> [Task to carry out]:
Can you copy the text of every entry below line for line, without changing anything, and leave the pictures out?

> [Data section]:
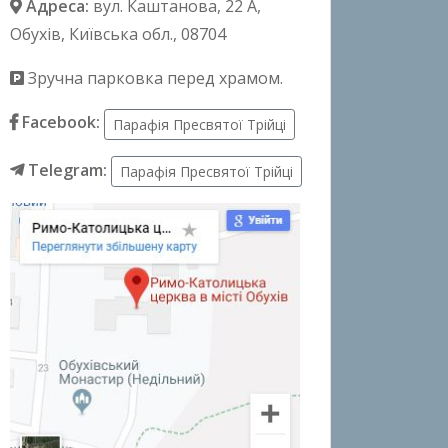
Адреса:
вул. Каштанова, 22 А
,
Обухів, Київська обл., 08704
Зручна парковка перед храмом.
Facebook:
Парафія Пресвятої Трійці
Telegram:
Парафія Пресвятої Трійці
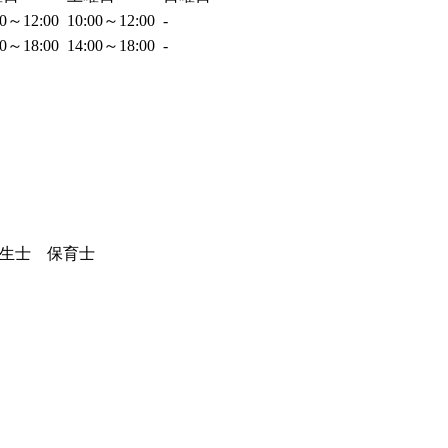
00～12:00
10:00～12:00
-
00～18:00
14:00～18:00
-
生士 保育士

> [Result of the exercise]:
Адреса:
вул. Каштанова, 22 А
,
Обухів, Київська обл., 08704
Зручна парковка перед храмом.
Facebook:
Парафія Пресвятої Трійці
Telegram:
Парафія Пресвятої Трійці
00～12:00
10:00～12:00
-
00～18:00
14:00～18:00
-
生士 保育士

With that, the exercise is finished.